▶ WHAT IS NEEDED: Below are some records; each one is to be set down again exactly.

▶ AVAILABLE DATA:
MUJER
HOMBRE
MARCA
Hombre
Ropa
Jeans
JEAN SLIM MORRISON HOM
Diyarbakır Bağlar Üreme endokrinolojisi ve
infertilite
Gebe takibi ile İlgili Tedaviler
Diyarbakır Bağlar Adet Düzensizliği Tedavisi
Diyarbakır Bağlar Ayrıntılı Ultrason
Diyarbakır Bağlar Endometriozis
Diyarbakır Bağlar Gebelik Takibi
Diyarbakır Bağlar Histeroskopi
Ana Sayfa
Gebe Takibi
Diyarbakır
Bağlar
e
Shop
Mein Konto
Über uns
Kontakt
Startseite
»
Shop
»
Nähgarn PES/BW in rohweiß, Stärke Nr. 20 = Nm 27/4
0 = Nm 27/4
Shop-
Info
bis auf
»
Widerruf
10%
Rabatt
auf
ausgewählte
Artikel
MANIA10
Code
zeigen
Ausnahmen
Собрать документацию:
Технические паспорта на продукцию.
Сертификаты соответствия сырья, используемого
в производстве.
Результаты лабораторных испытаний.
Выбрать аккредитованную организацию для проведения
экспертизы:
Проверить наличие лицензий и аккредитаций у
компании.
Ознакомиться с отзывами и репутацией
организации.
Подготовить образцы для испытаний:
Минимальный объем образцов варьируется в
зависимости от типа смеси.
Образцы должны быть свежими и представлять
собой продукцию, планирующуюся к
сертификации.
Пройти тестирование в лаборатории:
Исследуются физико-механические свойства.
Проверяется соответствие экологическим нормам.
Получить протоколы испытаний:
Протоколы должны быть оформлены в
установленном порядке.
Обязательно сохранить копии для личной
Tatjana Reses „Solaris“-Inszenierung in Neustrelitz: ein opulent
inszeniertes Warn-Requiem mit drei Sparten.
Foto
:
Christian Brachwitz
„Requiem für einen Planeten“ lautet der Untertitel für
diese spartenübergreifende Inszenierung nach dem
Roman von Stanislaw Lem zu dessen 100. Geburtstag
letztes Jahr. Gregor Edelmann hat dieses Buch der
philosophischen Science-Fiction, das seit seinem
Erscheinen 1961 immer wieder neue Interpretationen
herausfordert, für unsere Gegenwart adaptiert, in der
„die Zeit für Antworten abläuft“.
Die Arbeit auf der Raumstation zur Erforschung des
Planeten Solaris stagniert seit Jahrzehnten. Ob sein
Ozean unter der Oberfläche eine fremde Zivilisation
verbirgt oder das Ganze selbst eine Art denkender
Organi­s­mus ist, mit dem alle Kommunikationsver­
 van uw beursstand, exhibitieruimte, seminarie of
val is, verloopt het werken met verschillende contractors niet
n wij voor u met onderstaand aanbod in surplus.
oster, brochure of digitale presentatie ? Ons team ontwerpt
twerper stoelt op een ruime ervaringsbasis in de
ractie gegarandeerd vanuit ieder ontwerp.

▶ RESPONSE TO THE EXERCISE:
MUJER
HOMBRE
MARCA
Hombre
Ropa
Jeans
JEAN SLIM MORRISON HOM
Diyarbakır Bağlar Üreme endokrinolojisi ve
infertilite
Gebe takibi ile İlgili Tedaviler
Diyarbakır Bağlar Adet Düzensizliği Tedavisi
Diyarbakır Bağlar Ayrıntılı Ultrason
Diyarbakır Bağlar Endometriozis
Diyarbakır Bağlar Gebelik Takibi
Diyarbakır Bağlar Histeroskopi
Ana Sayfa
Gebe Takibi
Diyarbakır
Bağlar
e
Shop
Mein Konto
Über uns
Kontakt
Startseite
»
Shop
»
Nähgarn PES/BW in rohweiß, Stärke Nr. 20 = Nm 27/4
0 = Nm 27/4
Shop-
Info
bis auf
»
Widerruf
10%
Rabatt
auf
ausgewählte
Artikel
MANIA10
Code
zeigen
Ausnahmen
Собрать документацию:
Технические паспорта на продукцию.
Сертификаты соответствия сырья, используемого
в производстве.
Результаты лабораторных испытаний.
Выбрать аккредитованную организацию для проведения
экспертизы:
Проверить наличие лицензий и аккредитаций у
компании.
Ознакомиться с отзывами и репутацией
организации.
Подготовить образцы для испытаний:
Минимальный объем образцов варьируется в
зависимости от типа смеси.
Образцы должны быть свежими и представлять
собой продукцию, планирующуюся к
сертификации.
Пройти тестирование в лаборатории:
Исследуются физико-механические свойства.
Проверяется соответствие экологическим нормам.
Получить протоколы испытаний:
Протоколы должны быть оформлены в
установленном порядке.
Обязательно сохранить копии для личной
Tatjana Reses „Solaris“-Inszenierung in Neustrelitz: ein opulent
inszeniertes Warn-Requiem mit drei Sparten.
Foto
:
Christian Brachwitz
„Requiem für einen Planeten“ lautet der Untertitel für
diese spartenübergreifende Inszenierung nach dem
Roman von Stanislaw Lem zu dessen 100. Geburtstag
letztes Jahr. Gregor Edelmann hat dieses Buch der
philosophischen Science-Fiction, das seit seinem
Erscheinen 1961 immer wieder neue Interpretationen
herausfordert, für unsere Gegenwart adaptiert, in der
„die Zeit für Antworten abläuft“.
Die Arbeit auf der Raumstation zur Erforschung des
Planeten Solaris stagniert seit Jahrzehnten. Ob sein
Ozean unter der Oberfläche eine fremde Zivilisation
verbirgt oder das Ganze selbst eine Art denkender
Organi­s­mus ist, mit dem alle Kommunikationsver­
 van uw beursstand, exhibitieruimte, seminarie of
val is, verloopt het werken met verschillende contractors niet
n wij voor u met onderstaand aanbod in surplus.
oster, brochure of digitale presentatie ? Ons team ontwerpt
twerper stoelt op een ruime ervaringsbasis in de
ractie gegarandeerd vanuit ieder ontwerp.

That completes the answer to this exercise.